Tuesday, 26 June 2012

June 25th - The Importance of Birthday Cake

Dear Nigel,

It's one of those rights of passage through which we mark our lives, but birthdays figure large even when we make them small. For children they have an almost reverential significance. And, wobetide the mother who didn't think to bother with a birthday cake this year. Children will never forgive you. You will take their pained expresions to the grave with you - and they will never, ever forget. So beware. This applies mostly to 'older' children (of ANY age). They will always expect a cake.

Over the years i have made many, many Birthday cakes. Some people are gifted in the art of sugar decoration - the rest of us construct something of a Blue Peter model with playdough icing and bits of swiss roll and chocolate fingers stuck together, perhaps in the shape of Thomas the tank engine or a fairy princess castle.

My Jane Asher books of novelty cakes all seem so amazingly simple, but less so when you're there at three in the morning trying to create the same effect, wondering why you've just spent the last seventeen hours in purgatory when to pick one off the counter at Marks and Sparks would have been certainly worth every single penny. But no, you are doing this for your loved one, the apple of your eye, your little cherub - and they had better bloody well appreciate all your effort.

And, strangely enough, they do. They love the lopsided writing of their name, the way the candles slide off the cake and drip every where. They appreciate your effort even when it goes ever so slightly wrong. I remember one year making the most spectacular rocket cake for Chris when he was about eight. It was about three feet tall with different sections and engines firing at the base. It looked perfect. And as i gazed at it with an ever-so-slightly self-congratulatory smile, i suddenly remembered that the party was being held at the village hall at the other end of the village and i had now to transport this three foot cake all the way there as it was fully-assembled. (Most of it made it there, anyway.)

When the Birthday cake is for an adult or older teenager it is mostly about the taste, but when it is for younger ones looks are everything. I think you could get away with icing a cardboard box as long as you stuck candles on it and took it away rapidly and sliced something up into paper napkins in the back room to put into take home bags. And is it ever eaten anyway? or just squashed and nibbled and thrown aside in favour of a small chocolate bar and a plastic novelty toy.

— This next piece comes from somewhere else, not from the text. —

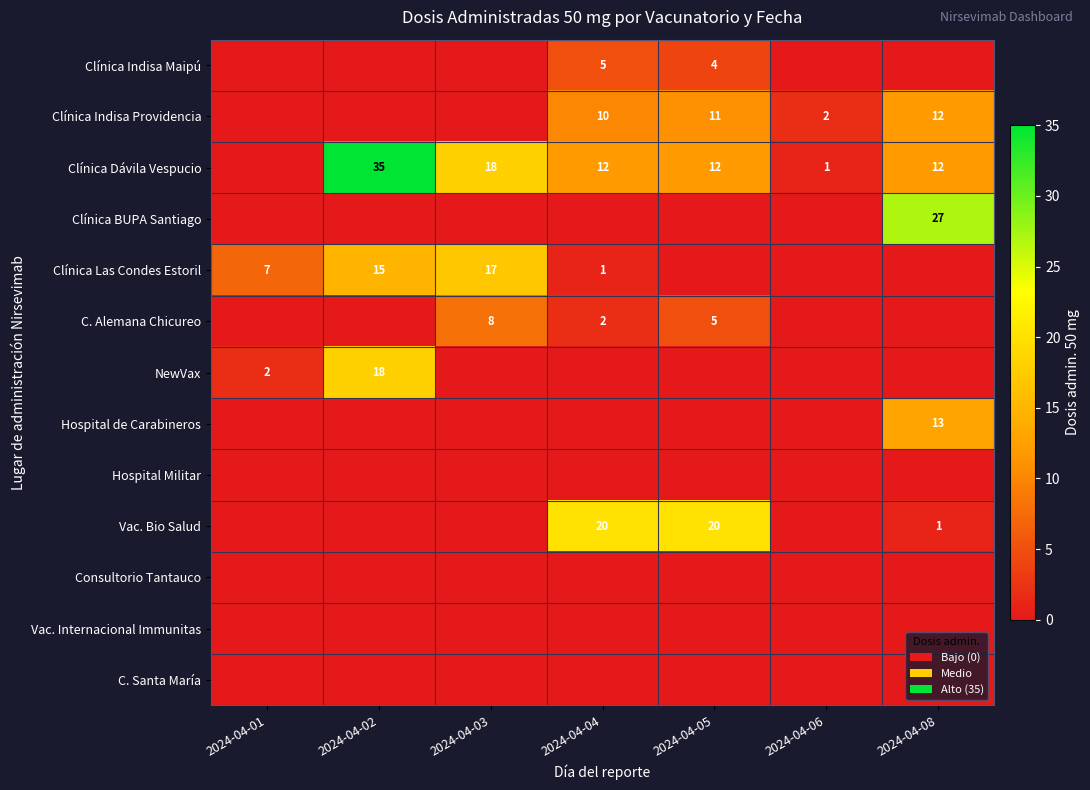

The Clínica Indisa Maipú series shows 5 at 2024-04-04. True or false?

True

As Sophie and Molly are almost exactly twelve months apart, i thought this year to make a joint party. This took more than a little selling to Sophie who obviously thought she was being ripped off somehow and that Molly would get more, having a whole Birthday too on another day. I almost suggested a shared Birthday cake, but thought better of it: that almost certainly would have been the last straw. So i'm making two cakes for the price of one and averting another world war. (She's still in the corner muttering about who should get the presents and whether she's even going to invite Molly at all.)

While small children tend to have definite ideas about what shape of cake they want - a pirate ship, a teddy bear, a castle - older members of the household often have definite ideas too. There are those, like Hannah, who will have anything as long as it's a chocolate cake of some sort. I like fresh fruit and cream or a plain non-sweet ganache filling. And others, like Will, just want a very plain cake but their very favourite. He likes lemon drizzle cake (and you can't get plainer than that). But if that's what he wants, that's what he wants, and candles will fit on any kind of cake. I often make him two - one to share and one to smuggle away.

You are making a wonderful- looking strawberry mascarpone tart. In truth, almost anything covered in slices of luscious red strawberries would have that necessary wow factor as far as i'm concerned. The base of the tart is crushed sweet oat biscuits and you observe wryly that you 'want it to be more crumbly than the average cheesecake bottom, which can vary from the rock hard to the down-right impenetrable.' We've all been there with the pneumatic drill trying to bore through to the bone china plate beneath. The filling is a rich custard cream made with eggs, sugar and mascarpone with a little vanilla extract mixed in. I am very fond of vanilla bean paste which you can also get. I like the addition of tiny seeds added to a custard.